[What you are asked to do]: Beginning with the opening line, restate the following material exactly, up through the line that contains "medium amount of".
===== Supplied material =====
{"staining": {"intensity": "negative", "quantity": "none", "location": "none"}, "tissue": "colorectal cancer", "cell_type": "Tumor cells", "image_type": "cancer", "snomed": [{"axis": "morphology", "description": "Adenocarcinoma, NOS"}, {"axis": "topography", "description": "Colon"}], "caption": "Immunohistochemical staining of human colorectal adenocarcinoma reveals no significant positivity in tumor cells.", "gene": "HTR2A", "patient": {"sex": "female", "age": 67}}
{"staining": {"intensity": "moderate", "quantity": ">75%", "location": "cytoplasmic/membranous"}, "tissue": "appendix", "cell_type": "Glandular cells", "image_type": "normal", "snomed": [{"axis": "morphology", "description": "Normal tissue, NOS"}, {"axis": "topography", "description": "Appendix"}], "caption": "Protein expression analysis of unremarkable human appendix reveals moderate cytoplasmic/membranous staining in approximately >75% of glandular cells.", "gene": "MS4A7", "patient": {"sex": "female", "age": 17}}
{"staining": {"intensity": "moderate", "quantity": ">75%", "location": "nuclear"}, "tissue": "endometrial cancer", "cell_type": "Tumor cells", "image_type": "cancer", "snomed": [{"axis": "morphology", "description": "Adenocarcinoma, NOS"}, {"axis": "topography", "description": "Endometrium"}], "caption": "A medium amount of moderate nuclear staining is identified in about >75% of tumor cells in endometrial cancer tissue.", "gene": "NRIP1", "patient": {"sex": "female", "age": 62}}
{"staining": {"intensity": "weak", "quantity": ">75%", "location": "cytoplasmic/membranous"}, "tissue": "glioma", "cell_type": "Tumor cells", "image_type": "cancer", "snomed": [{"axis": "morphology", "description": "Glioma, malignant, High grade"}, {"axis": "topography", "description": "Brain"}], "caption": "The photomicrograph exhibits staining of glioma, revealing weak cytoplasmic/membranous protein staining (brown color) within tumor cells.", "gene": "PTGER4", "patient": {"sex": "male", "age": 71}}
=====
[Answer area]:
{"staining": {"intensity": "negative", "quantity": "none", "location": "none"}, "tissue": "colorectal cancer", "cell_type": "Tumor cells", "image_type": "cancer", "snomed": [{"axis": "morphology", "description": "Adenocarcinoma, NOS"}, {"axis": "topography", "description": "Colon"}], "caption": "Immunohistochemical staining of human colorectal adenocarcinoma reveals no significant positivity in tumor cells.", "gene": "HTR2A", "patient": {"sex": "female", "age": 67}}
{"staining": {"intensity": "moderate", "quantity": ">75%", "location": "cytoplasmic/membranous"}, "tissue": "appendix", "cell_type": "Glandular cells", "image_type": "normal", "snomed": [{"axis": "morphology", "description": "Normal tissue, NOS"}, {"axis": "topography", "description": "Appendix"}], "caption": "Protein expression analysis of unremarkable human appendix reveals moderate cytoplasmic/membranous staining in approximately >75% of glandular cells.", "gene": "MS4A7", "patient": {"sex": "female", "age": 17}}
{"staining": {"intensity": "moderate", "quantity": ">75%", "location": "nuclear"}, "tissue": "endometrial cancer", "cell_type": "Tumor cells", "image_type": "cancer", "snomed": [{"axis": "morphology", "description": "Adenocarcinoma, NOS"}, {"axis": "topography", "description": "Endometrium"}], "caption": "A medium amount of moderate nuclear staining is identified in about >75% of tumor cells in endometrial cancer tissue.", "gene": "NRIP1", "patient": {"sex": "female", "age": 62}}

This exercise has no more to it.